J. Clin. Med. 2019, 8(7), 950; https://doi.org/10.3390/jcm8070950
by Kye-Yeung Park 1, Hwan-Sik Hwang 1,*,†, Kyung-Hwan Cho 2, Kyungdo Han 3, Ga Eun Nam 2, Yang Hyun Kim 2, Yeongkeun Kwon 2 and Yong-Gyu Park 4,*,†
Reviewer 1: Anonymous
Reviewer 2: Anonymous
J. Clin. Med. 2019, 8(7), 950; https://doi.org/10.3390/jcm8070950
Submission received: 31 May 2019 / Revised: 19 June 2019 / Accepted: 26 June 2019 / Published: 30 June 2019
(This article belongs to the Special Issue Type 2 Diabetes: Update on Pathophysiology and Treatment)

Round  1

Reviewer 1 Report

The manuscript describes the rationale, methods and results of the effect of weight variability in people with type 2 diabetes.

The background is sufficient, methods are adequately described, and conclusions are supported by the results.

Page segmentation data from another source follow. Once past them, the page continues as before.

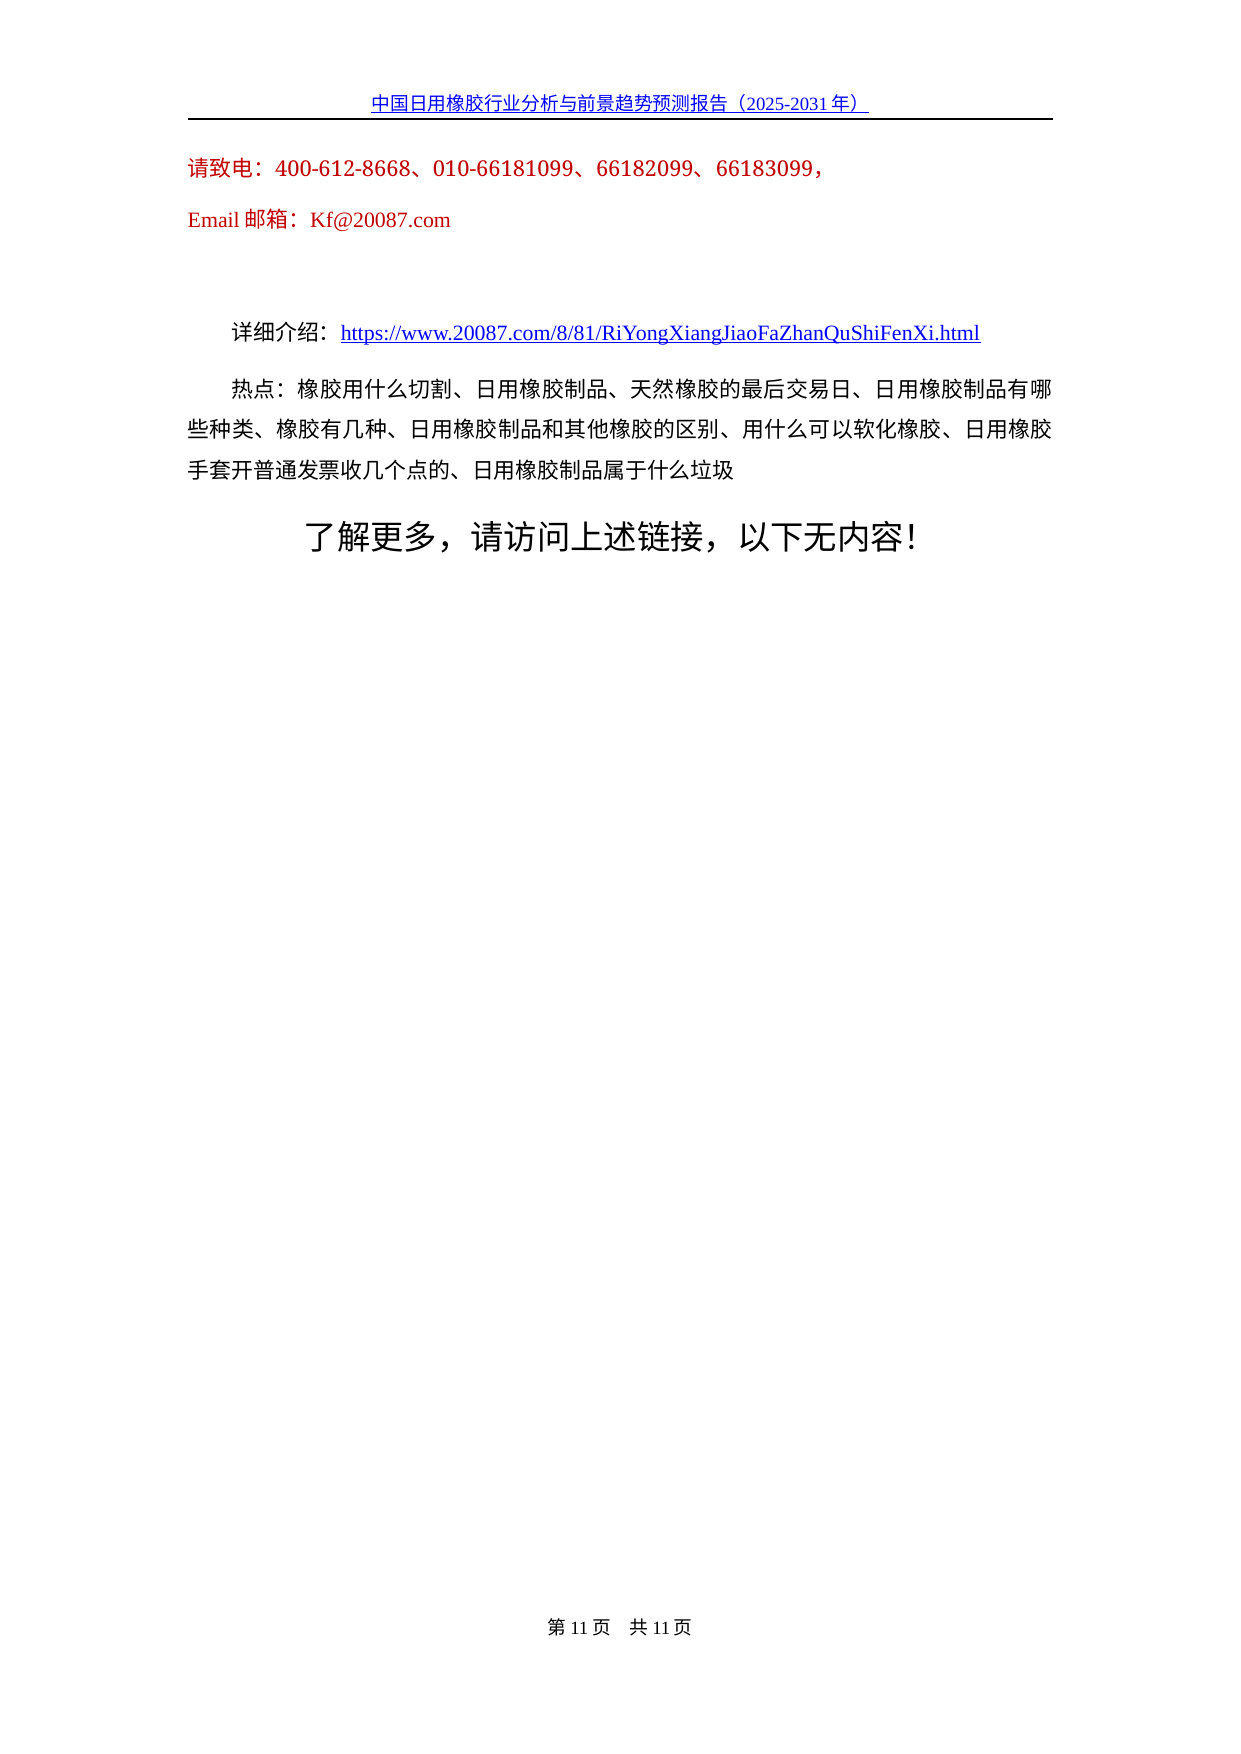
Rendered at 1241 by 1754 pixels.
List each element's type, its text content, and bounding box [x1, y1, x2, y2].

text 详细介绍：https://www.20087.com/8/81/RiYongXiangJiaoFaZhanQuShiFenXi.html [187, 315, 1053, 347]
text 热点：橡胶用什么切割、日用橡胶制品、天然橡胶的最后交易日、日用橡胶制品有哪些种类、橡胶有几种、日用橡胶制品和其他橡胶的区别、用什么可以软化橡胶、日用橡胶手套开普通发票收几个点的、日用橡胶制品属于什么垃圾 [187, 371, 1053, 485]
text 请致电：400-612-8668、010-66181099、66182099、66183099， [187, 150, 1053, 183]
title 了解更多，请访问上述链接，以下无内容！ [187, 503, 1053, 568]
text Email邮箱：Kf@20087.com [187, 202, 1053, 234]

Importantly authors have descibed the limitations of this work, which contributes to the knowledge of the specific domain.

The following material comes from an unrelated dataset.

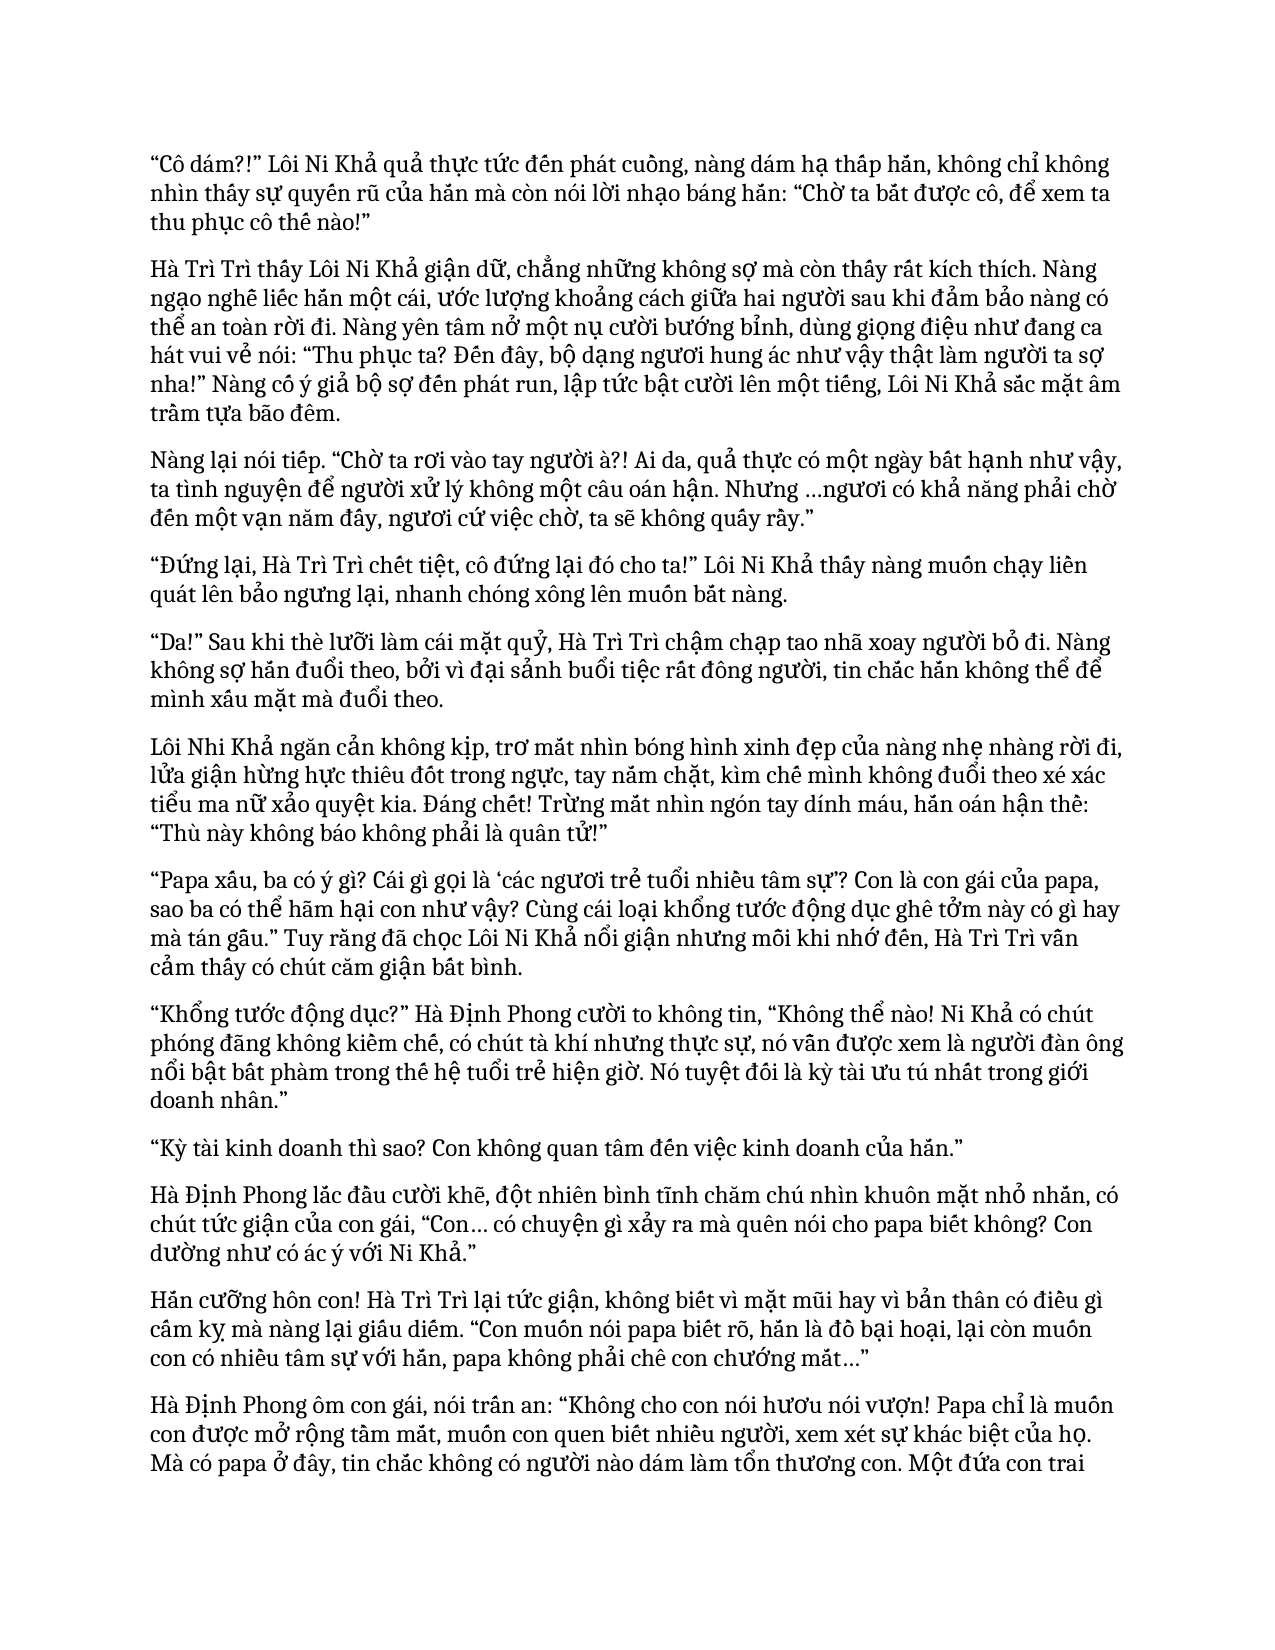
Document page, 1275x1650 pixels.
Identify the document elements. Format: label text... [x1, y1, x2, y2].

I have only one further comment and it is with respect to table 1. I cannot understand how some of the vairables on each quartile yield a significant difference (<0.001) when it is obvious that they are overlaped (Age, Height, Waist, Fasting plasma glucose, systolic and diastolic BP....)

Author Response

     We are grateful of your thoughtful review and kind words for our paper. We understand your perspective that some values of each quartile appear to be overlapped. As we checked again, this analysis was carried out correctly. The results of significant difference of these variables are the results of the analysis of variance (ANOVA) of the mean values of the four quartile groups. Therefore, when one of the four values shows a difference compared to the other three, a p-value result of significant difference can be obtained. Also, the large number of N results in a p-value of<0.001 being calculated. Given that Table 1 was intended to give a brief description of the baseline characteristics of the participants who were in the highest quartile, we would appreciate your understanding that we did not do post-hoc analysis.
    We found the wrong expression in the Table1 annotation, by the way, and we fixed it. The expression 'independent t-test for continuous variables' is incorrect and should be changed to "analysis of variance for continuous variables". This expression is correctly described in the main text, which is line 130, page 3 of the Statistical analysis section, though. Therefore, we modified the annotation as follows:

Line 162, page 4, Result section)

        P values were obtained by using the independent t-test analysis of variance for continuous         variables and the chi-square test for categorical variables
We again appreciate the kindness of the Editor and Reviewers in helping improve the manuscript.

Yours Sincerely,
Hwan-Sik Hwang

Reviewer 2 Report

These are my general/specific comments.

In their paper entitled “Body weight fluctuations as risk factors for type 2 diabetes: Results from a nationwide cohort study”, Park et al. evaluated body weight fluctuation by measuring average successive variability indices and its association with incident diabetes via a nationwide large-scale population-based cohort derived from the National Health Insurance Service dataset. 

Comments: 
After revision, this paper, mainly the discussion, was improved. 

Author Response

 We thank the reviewer for thoughtful review of our work and kind words. Thank you very much.